[Saved data entries]
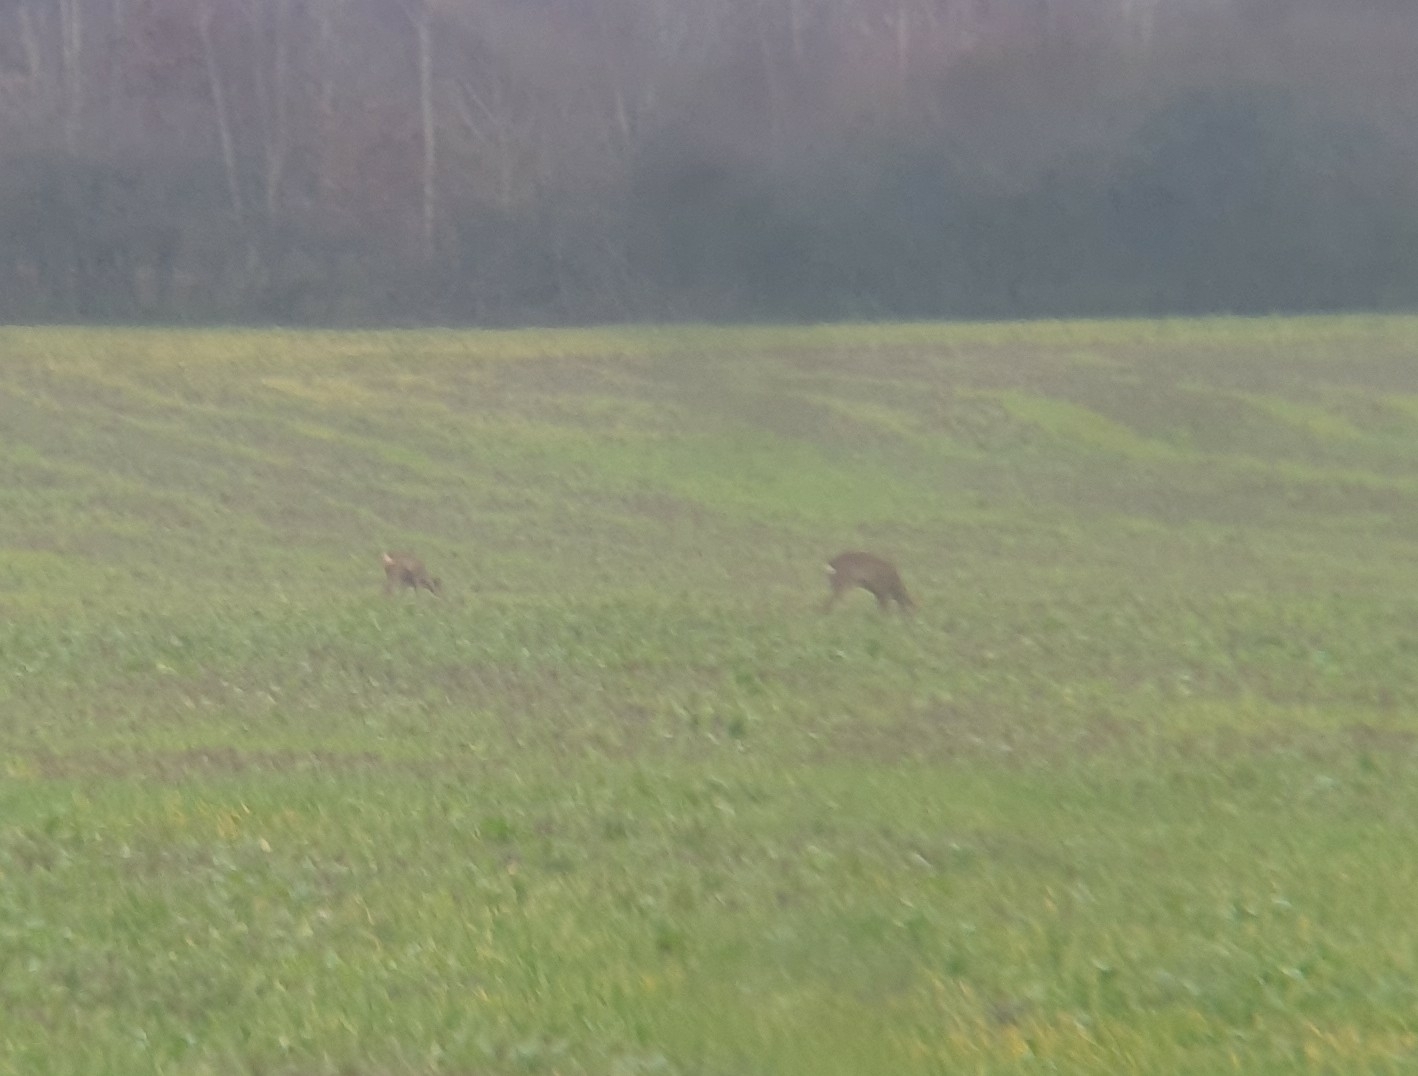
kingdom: Animalia
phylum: Chordata
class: Mammalia
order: Artiodactyla
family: Cervidae
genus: Capreolus
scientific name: Capreolus capreolus
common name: Western roe deer
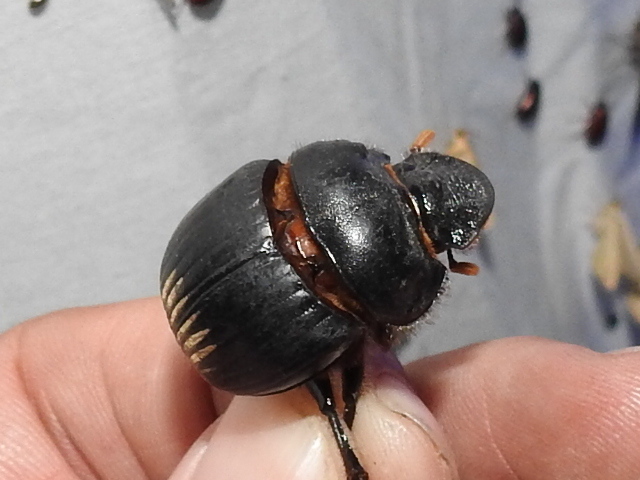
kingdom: Animalia
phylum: Arthropoda
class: Insecta
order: Coleoptera
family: Scarabaeidae
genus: Dichotomius
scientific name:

[Directive] Render the material as a Markdown table with the columns "Row" and "Line," beginning with the line containing "common name: Western roe deer" and continuing through the end of the material. Omit the pictures and any blank lines.

[Solution to this exercise]
| Row | Line |
|---|---|
| 1 | common name: Western roe deer |
| 2 | kingdom: Animalia |
| 3 | phylum: Arthropoda |
| 4 | class: Insecta |
| 5 | order: Coleoptera |
| 6 | family: Scarabaeidae |
| 7 | genus: Dichotomius |
| 8 | scientific name: |